## ACTION ITEM
Your task is to copy the lines of the data below from the line holding "index tip: (547, 374)" through the line holding "pinky mcp: (791, 476)", inclusive, exactly and with nothing added.

## DATA FOR THIS EXERCISE
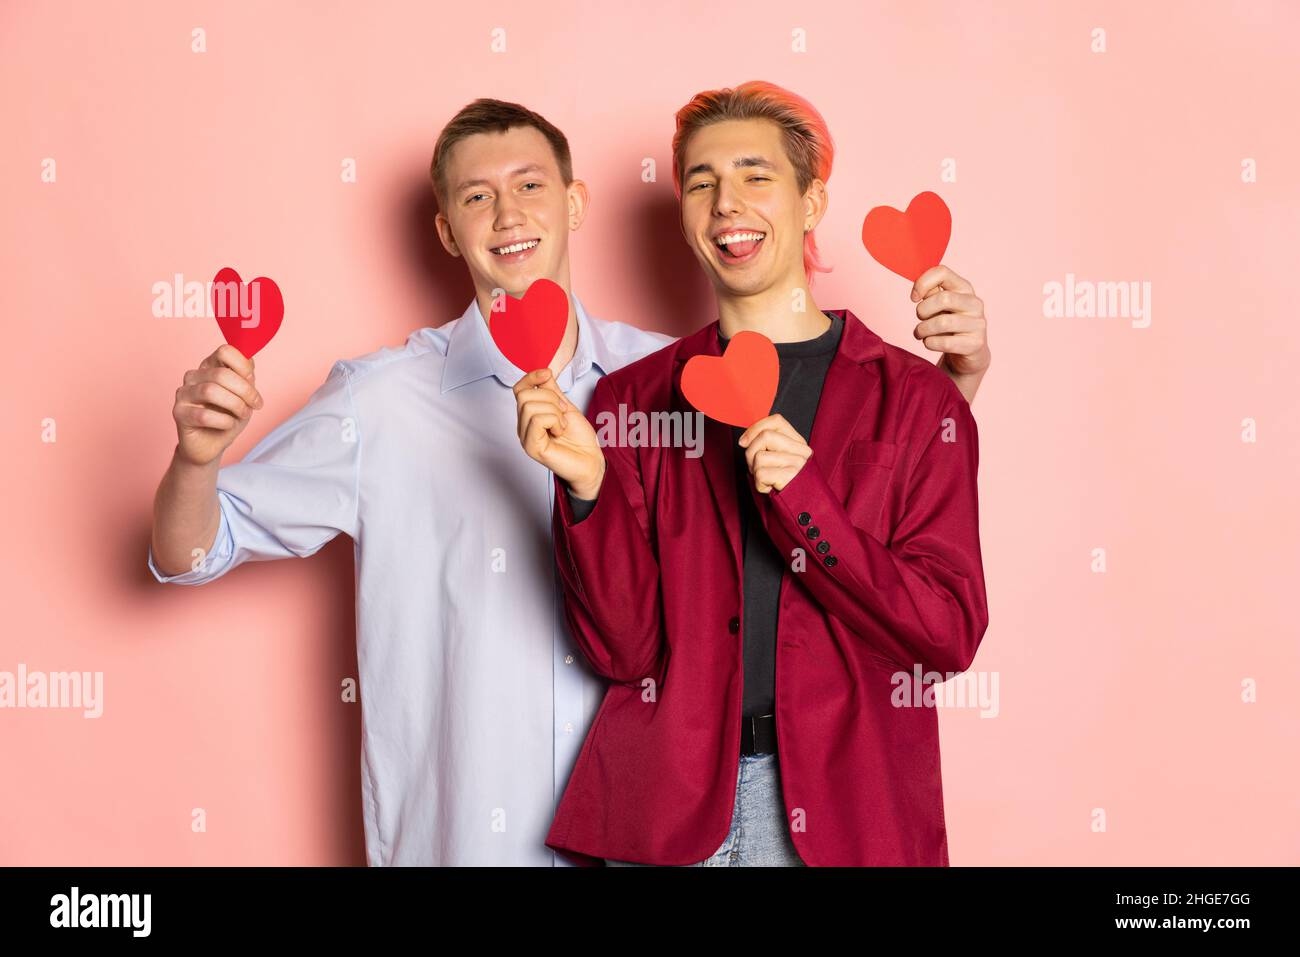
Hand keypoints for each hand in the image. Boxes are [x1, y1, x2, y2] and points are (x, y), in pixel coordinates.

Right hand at [172, 344, 263, 467]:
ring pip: (211, 391)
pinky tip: (228, 424)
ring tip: (243, 414)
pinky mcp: (178, 413)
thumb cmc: (228, 417)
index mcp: (209, 366)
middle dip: (245, 391)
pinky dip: (224, 421)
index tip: (252, 381)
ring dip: (235, 405)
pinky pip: (204, 415)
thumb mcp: (243, 395)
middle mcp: (193, 376)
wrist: (212, 444)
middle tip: (255, 404)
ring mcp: (183, 393)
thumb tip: (249, 362)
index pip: (225, 351)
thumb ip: (246, 377)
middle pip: (221, 374)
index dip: (243, 365)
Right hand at [513, 369, 605, 498]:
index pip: (519, 389)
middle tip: (563, 413)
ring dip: (554, 412)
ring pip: (530, 406)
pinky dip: (554, 421)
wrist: (591, 460)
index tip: (547, 374)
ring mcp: (525, 437)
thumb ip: (552, 391)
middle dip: (549, 398)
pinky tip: (559, 432)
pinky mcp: (531, 447)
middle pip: (524, 395)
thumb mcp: (565, 406)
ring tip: (562, 425)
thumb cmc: (579, 438)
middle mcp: (523, 426)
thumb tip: (543, 372)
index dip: (531, 377)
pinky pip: (537, 420)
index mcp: (529, 415)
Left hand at [738, 414, 811, 493]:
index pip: (776, 421)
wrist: (807, 510)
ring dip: (755, 472)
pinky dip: (759, 485)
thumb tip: (745, 439)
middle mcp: (801, 450)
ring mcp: (798, 463)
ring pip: (759, 456)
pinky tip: (770, 489)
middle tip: (756, 469)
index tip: (744, 442)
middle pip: (765, 436)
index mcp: (799, 444)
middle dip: (751, 454)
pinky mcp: (791, 476)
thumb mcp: (782, 462)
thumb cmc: (788, 487)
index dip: (755, 428)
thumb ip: (770, 447)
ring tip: (767, 480)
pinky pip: (761, 474)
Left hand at [911, 264, 989, 379]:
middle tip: (920, 319)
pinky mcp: (975, 344)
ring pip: (942, 323)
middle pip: (943, 298)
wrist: (969, 353)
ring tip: (920, 333)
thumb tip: (918, 289)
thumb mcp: (940, 306)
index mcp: (964, 288)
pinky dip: (930, 343)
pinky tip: (930, 343)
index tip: (914, 297)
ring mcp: (977, 324)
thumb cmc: (950, 325)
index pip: (942, 272)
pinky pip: (945, 342)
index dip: (922, 283)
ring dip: (923, 330)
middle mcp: (974, 303)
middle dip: (923, 310)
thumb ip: (930, 293)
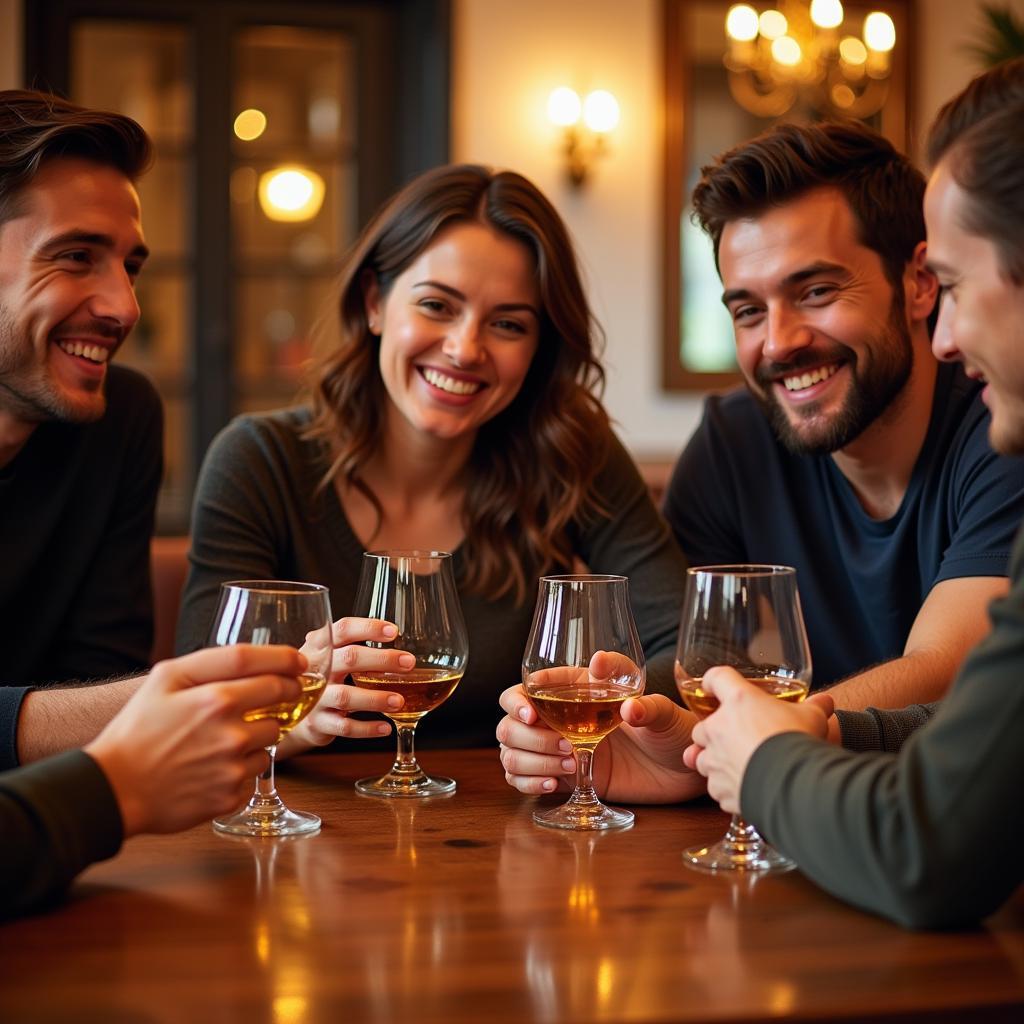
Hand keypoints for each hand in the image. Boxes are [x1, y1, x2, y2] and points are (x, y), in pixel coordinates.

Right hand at [84, 644, 305, 836]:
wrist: (114, 789)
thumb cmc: (137, 729)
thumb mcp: (165, 679)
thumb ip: (212, 662)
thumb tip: (258, 660)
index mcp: (213, 697)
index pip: (270, 669)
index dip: (288, 661)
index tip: (298, 662)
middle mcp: (229, 730)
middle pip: (282, 701)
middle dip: (284, 694)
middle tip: (274, 695)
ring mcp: (233, 764)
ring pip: (272, 738)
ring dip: (259, 734)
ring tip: (224, 737)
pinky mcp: (232, 794)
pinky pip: (256, 771)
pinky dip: (244, 765)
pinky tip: (216, 765)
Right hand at [279, 616, 412, 754]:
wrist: (290, 712)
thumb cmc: (321, 677)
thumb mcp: (330, 656)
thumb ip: (354, 647)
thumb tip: (397, 642)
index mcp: (320, 646)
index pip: (343, 630)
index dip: (368, 628)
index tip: (394, 631)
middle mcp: (315, 669)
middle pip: (349, 658)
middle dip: (382, 660)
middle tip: (409, 663)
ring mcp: (314, 698)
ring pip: (345, 696)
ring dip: (375, 698)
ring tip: (399, 701)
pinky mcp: (316, 723)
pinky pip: (344, 727)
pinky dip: (367, 728)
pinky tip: (386, 727)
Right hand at [497, 676, 706, 804]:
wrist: (682, 771)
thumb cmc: (673, 729)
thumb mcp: (662, 710)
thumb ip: (642, 700)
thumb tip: (619, 694)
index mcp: (574, 689)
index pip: (526, 688)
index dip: (518, 700)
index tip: (532, 714)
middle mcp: (559, 717)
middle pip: (510, 723)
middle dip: (527, 737)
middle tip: (563, 746)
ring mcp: (558, 748)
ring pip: (512, 752)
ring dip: (530, 761)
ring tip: (568, 764)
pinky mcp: (563, 776)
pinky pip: (522, 779)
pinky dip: (528, 783)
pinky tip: (555, 783)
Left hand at [682, 667, 831, 813]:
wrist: (794, 784)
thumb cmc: (798, 742)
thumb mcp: (812, 716)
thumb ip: (815, 706)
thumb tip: (826, 702)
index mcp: (738, 701)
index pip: (716, 678)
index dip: (713, 681)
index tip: (714, 686)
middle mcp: (718, 728)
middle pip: (701, 726)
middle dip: (713, 733)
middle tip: (733, 738)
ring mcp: (715, 759)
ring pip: (702, 759)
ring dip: (715, 762)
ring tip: (736, 766)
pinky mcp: (719, 787)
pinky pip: (716, 787)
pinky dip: (726, 788)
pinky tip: (744, 788)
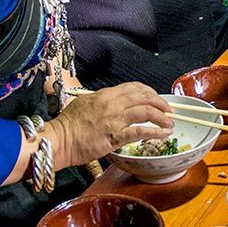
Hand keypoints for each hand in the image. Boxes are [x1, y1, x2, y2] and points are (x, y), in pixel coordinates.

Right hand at [44, 82, 171, 169]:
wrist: (58, 140)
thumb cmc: (67, 125)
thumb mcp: (84, 103)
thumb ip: (100, 101)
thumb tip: (111, 101)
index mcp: (106, 94)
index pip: (134, 87)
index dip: (149, 92)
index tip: (156, 97)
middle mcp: (112, 104)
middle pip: (144, 97)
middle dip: (160, 103)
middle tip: (168, 110)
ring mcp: (115, 119)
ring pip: (146, 112)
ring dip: (162, 117)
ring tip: (170, 123)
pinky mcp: (115, 136)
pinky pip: (140, 131)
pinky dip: (155, 132)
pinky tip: (163, 133)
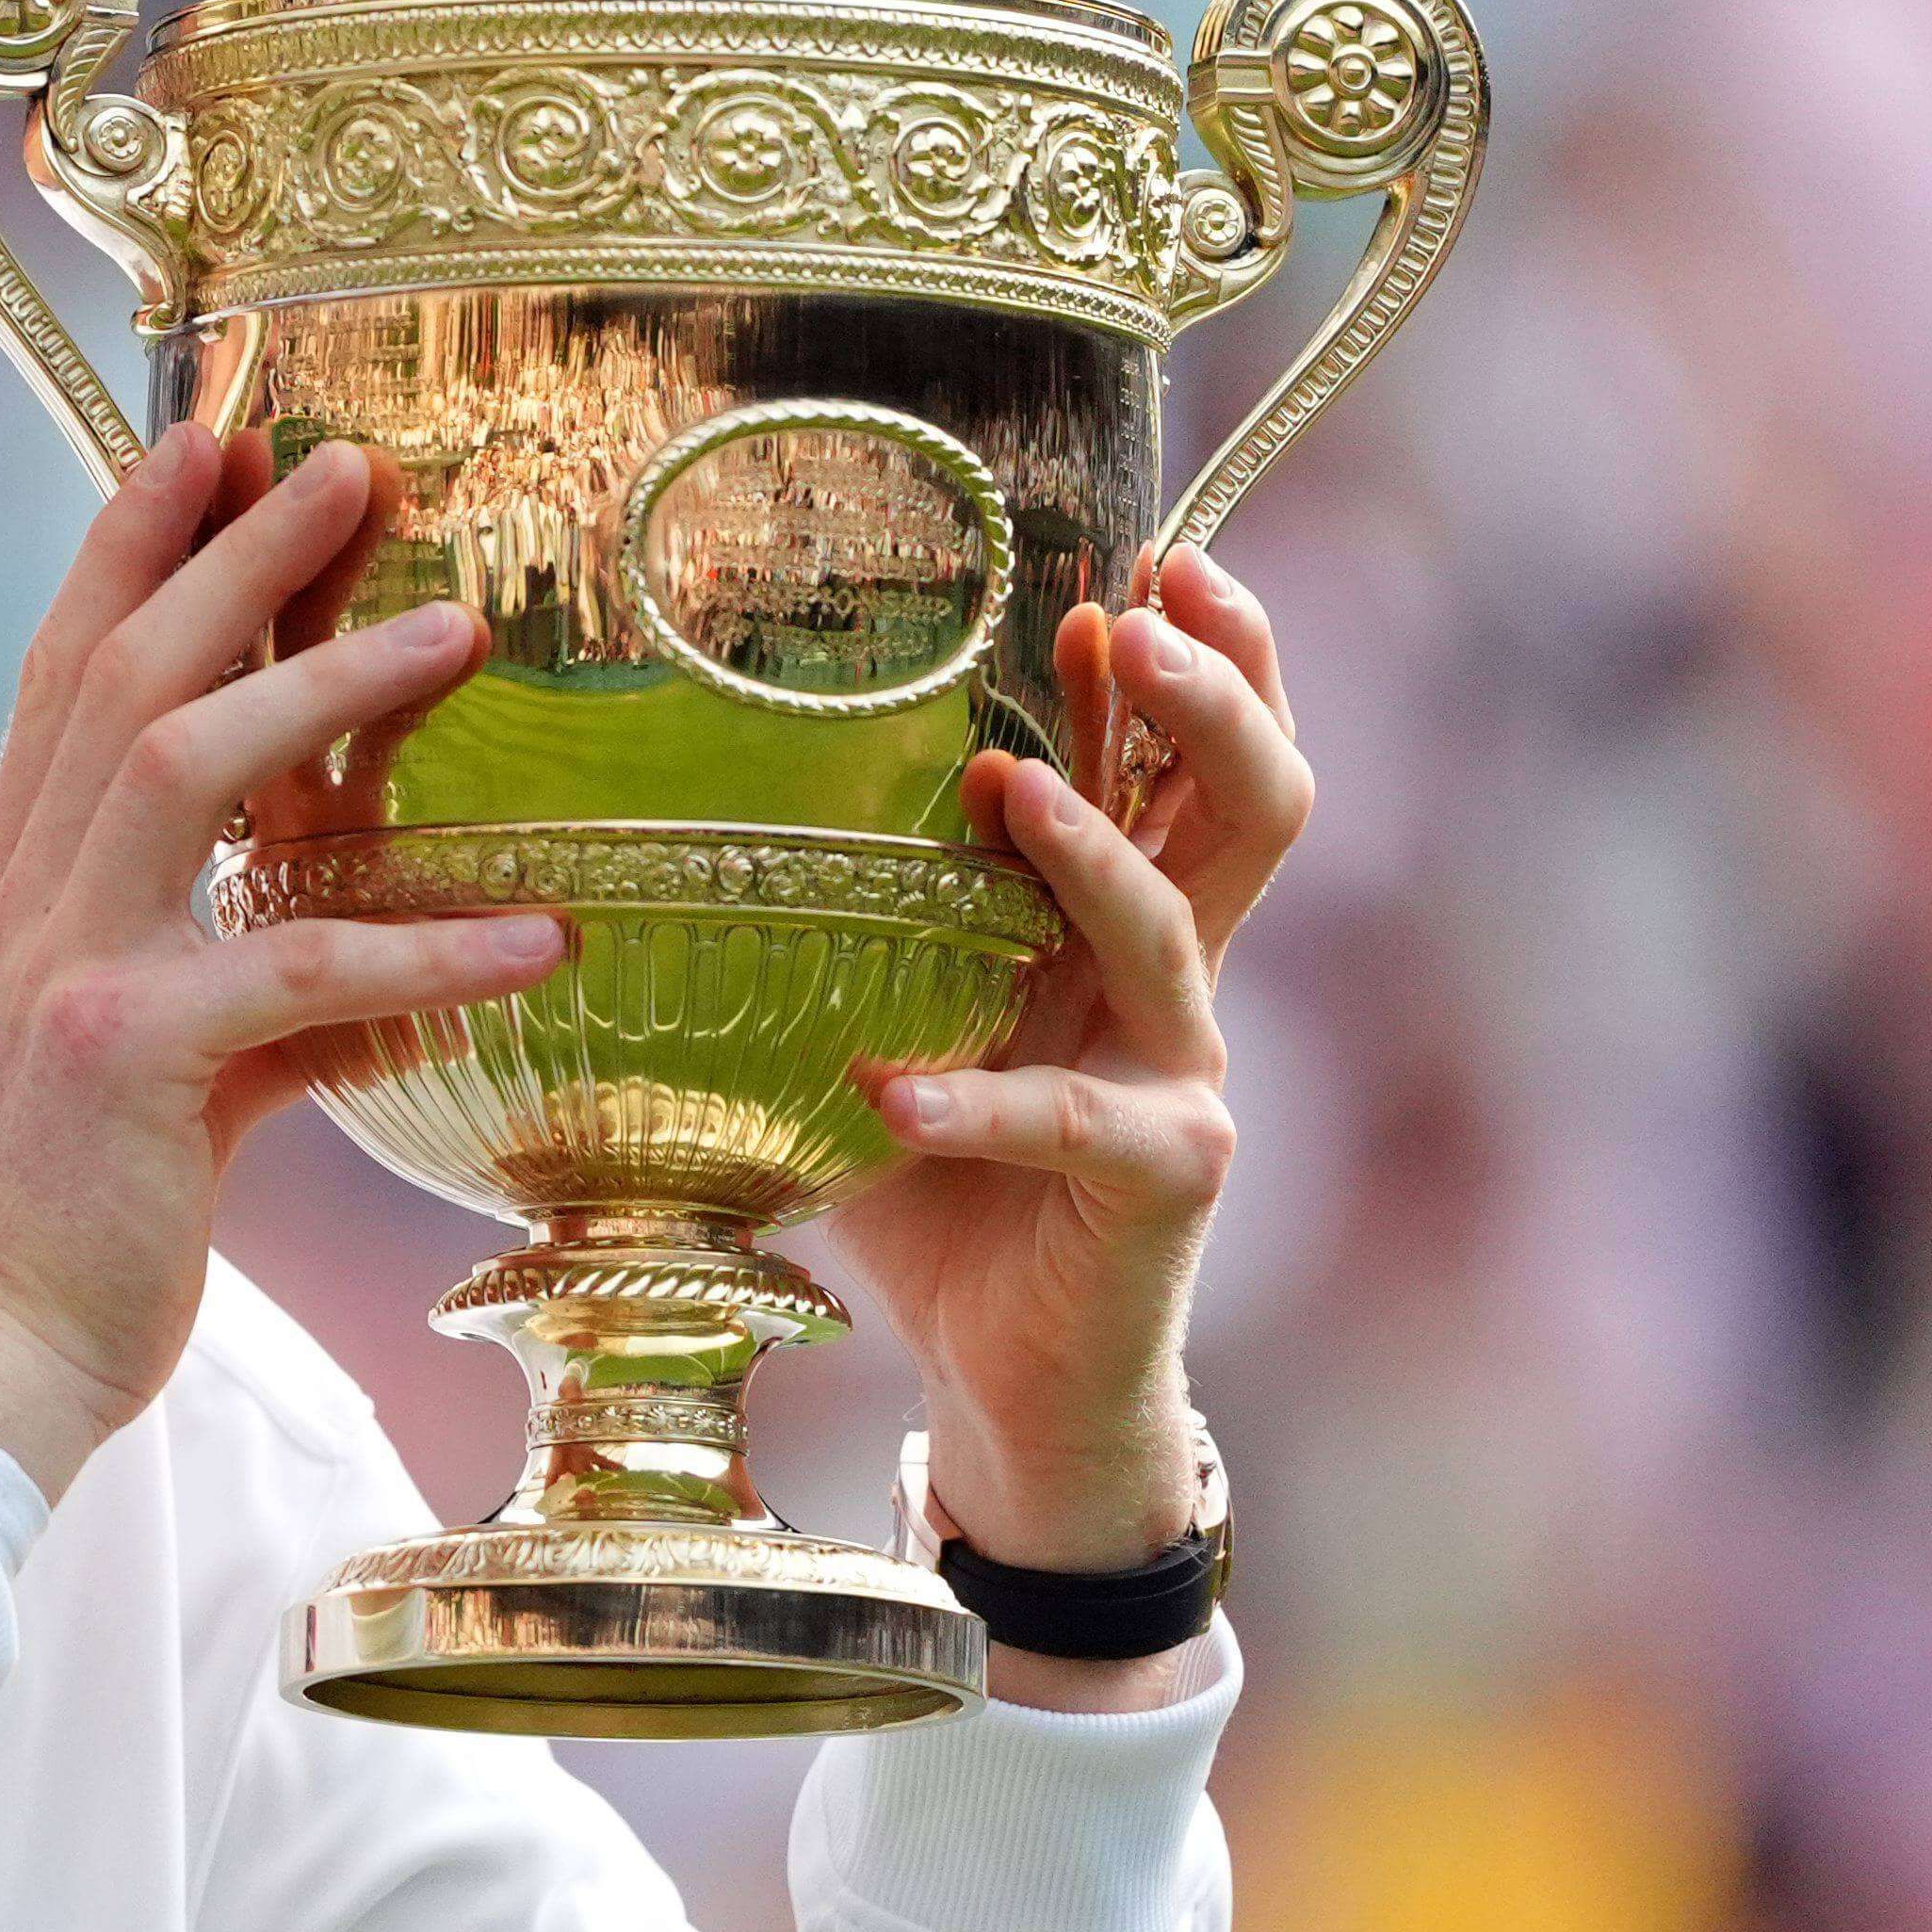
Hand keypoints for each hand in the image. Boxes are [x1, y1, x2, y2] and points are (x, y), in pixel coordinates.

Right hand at [0, 429, 567, 1504]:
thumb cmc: (69, 1230)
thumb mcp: (158, 1081)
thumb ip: (257, 1006)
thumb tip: (397, 979)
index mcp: (15, 889)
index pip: (65, 674)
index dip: (132, 546)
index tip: (209, 439)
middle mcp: (22, 902)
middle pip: (121, 676)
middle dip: (229, 553)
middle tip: (341, 456)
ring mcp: (64, 969)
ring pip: (183, 767)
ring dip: (321, 682)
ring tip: (457, 625)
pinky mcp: (128, 1059)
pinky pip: (294, 968)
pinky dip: (424, 945)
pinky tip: (538, 936)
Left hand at [832, 546, 1309, 1693]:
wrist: (1005, 1378)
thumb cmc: (931, 1177)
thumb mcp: (882, 1011)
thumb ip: (846, 910)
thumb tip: (678, 786)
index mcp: (1120, 922)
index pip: (1190, 757)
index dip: (1197, 653)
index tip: (1142, 552)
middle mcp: (1174, 979)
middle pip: (1254, 802)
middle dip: (1209, 695)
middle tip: (1135, 611)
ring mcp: (1180, 1075)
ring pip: (1173, 928)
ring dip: (1088, 848)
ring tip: (1003, 786)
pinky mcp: (1159, 1182)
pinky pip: (1075, 1119)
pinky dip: (978, 1101)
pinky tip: (892, 1092)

## ANSWER TO THIS EXERCISE
index tip: (547, 374)
ring mcp: (525, 437)
thumb ip: (552, 391)
middle dip: (549, 398)
pinky tip: (559, 432)
pinky mcp: (531, 447)
middle pip: (524, 395)
thumb mcp: (565, 406)
ring tip: (562, 425)
thumb cmc: (579, 438)
middle mcp: (523, 426)
thumb tip: (543, 372)
index dip: (531, 377)
pinky pip: (537, 420)
index mcp: (529, 415)
Left hand at [738, 414, 811, 493]:
index pip: (776, 421)
wrist: (807, 510)
ring dip: (755, 472)
pinky dip: (759, 485)
thumb tip: (745, 439)
middle mcp: (801, 450)
ring mcp: (798, 463)
ring pip: (759, 456)
pinky tip: (770, 489)
middle tip: (756, 469)
index tip: (744, 442)
middle pip: (765, 436)
index mcp: (799, 444)
middle dip: (751, 454)
pinky mcp: (791, 476)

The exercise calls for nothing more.